VICTORY Park Capital will start using 20 per cent of its monthly management fees to purchase the fund’s shares while they are trading at a discount, in order to bolster confidence during “challenging” market conditions.
The peer-to-peer focused investment trust said in its half-year results on Thursday that a number of its holdings in securitisations suffered writedowns and that certain positions in its loan portfolios exhibited higher-than-expected losses.
It is thought that the fund’s management sees the Brexit vote and subsequent weakening of the pound as the most powerful headwind on performance, as the firm has to keep taking cash out to cover its hedged positions.
Shares were trading at a 15 per cent discount to net asset value as of 30 June 2016.

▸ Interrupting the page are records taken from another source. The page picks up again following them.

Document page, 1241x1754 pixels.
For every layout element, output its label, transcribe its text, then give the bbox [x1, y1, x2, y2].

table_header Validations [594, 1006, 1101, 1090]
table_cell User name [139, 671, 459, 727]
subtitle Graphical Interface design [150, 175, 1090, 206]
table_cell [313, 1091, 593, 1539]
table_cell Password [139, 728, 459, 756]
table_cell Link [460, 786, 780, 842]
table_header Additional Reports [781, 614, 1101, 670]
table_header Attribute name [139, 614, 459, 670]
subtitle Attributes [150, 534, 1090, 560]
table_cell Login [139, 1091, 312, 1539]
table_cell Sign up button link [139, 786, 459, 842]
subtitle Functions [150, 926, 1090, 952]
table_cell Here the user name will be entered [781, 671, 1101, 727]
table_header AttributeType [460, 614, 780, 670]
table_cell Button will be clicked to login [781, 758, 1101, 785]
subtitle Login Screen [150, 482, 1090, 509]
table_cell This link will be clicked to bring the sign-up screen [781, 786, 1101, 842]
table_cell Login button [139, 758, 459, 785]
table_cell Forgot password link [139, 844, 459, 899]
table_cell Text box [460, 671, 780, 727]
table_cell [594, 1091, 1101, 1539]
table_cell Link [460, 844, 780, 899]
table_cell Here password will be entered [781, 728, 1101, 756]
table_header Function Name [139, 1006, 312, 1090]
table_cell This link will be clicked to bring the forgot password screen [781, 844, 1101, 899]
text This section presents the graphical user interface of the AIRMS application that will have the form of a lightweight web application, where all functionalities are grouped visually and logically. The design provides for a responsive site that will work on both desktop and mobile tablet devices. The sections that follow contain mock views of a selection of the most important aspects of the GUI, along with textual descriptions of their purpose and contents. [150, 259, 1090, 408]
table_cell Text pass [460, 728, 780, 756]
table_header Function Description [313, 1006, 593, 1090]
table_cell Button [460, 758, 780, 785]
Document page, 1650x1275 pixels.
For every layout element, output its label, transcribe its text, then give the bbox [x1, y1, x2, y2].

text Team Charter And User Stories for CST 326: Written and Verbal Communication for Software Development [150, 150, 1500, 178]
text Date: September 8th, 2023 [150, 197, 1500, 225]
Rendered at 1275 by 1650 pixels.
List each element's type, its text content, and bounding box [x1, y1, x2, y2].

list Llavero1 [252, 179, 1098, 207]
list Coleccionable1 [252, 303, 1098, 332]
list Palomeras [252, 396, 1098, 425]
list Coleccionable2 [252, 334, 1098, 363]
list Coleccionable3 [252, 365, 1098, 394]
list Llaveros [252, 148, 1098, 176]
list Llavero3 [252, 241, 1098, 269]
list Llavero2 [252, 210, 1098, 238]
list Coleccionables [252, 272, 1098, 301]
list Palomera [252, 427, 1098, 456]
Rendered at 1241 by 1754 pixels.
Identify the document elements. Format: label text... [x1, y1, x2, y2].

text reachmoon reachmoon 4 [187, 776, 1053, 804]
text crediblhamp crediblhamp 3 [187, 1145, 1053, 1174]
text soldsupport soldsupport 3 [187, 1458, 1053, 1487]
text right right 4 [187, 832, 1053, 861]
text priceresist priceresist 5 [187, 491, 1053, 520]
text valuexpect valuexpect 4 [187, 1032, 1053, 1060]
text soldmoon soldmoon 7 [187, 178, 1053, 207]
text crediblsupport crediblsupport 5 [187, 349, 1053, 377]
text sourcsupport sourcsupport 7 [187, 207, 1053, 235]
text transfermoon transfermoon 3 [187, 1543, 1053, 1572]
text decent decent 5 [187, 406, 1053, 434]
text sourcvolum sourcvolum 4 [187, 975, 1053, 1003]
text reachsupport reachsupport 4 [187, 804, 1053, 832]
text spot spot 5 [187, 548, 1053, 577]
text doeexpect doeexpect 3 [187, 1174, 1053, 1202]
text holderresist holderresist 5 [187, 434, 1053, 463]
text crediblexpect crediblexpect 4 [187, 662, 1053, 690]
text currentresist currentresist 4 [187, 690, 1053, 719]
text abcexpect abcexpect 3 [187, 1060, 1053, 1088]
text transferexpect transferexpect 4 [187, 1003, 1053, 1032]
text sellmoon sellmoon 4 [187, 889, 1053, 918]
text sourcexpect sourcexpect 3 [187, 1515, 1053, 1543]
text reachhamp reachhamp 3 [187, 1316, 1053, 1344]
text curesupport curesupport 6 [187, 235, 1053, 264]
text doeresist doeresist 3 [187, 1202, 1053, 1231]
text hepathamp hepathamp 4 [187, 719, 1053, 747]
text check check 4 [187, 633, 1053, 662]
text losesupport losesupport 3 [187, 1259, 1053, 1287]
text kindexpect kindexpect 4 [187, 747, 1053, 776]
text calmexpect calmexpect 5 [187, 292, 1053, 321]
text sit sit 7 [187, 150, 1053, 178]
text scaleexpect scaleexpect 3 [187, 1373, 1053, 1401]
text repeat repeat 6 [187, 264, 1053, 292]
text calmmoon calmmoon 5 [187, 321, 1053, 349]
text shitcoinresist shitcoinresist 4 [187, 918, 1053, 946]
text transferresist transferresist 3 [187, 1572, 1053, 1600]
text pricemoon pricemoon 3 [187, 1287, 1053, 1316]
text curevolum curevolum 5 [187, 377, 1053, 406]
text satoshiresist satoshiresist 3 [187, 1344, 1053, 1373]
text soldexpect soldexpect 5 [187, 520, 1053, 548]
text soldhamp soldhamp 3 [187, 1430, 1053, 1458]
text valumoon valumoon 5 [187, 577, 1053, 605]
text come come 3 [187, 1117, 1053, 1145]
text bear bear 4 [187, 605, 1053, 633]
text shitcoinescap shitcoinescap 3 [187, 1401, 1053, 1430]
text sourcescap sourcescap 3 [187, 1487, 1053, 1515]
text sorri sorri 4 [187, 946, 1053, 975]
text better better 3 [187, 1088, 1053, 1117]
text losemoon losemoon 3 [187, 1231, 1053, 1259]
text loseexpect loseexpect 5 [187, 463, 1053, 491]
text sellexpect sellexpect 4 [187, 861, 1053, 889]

“Using management fees to purchase the fund’s shares is quite a strange arrangement – not unheard of but not common,” a City analyst who covers the sector told Peer-to-Peer Finance News.
“It’s an olive branch to shareholders.”
During the first half of the year, the company delivered a total net asset value return of 1.5 per cent, compared to 5.8 per cent at the end of 2015.
“The company has taken steps to mitigate the credit underperformance by exiting and winding down certain positions and redeploying capital to other, better performing opportunities,” said chairman Andrew Adcock.
“In particular, I am excited about the strong pipeline of investments in proprietary balance sheet facilities, which offer significant credit enhancements, and feature attractive interest rates ranging from 12 per cent to 16 per cent.”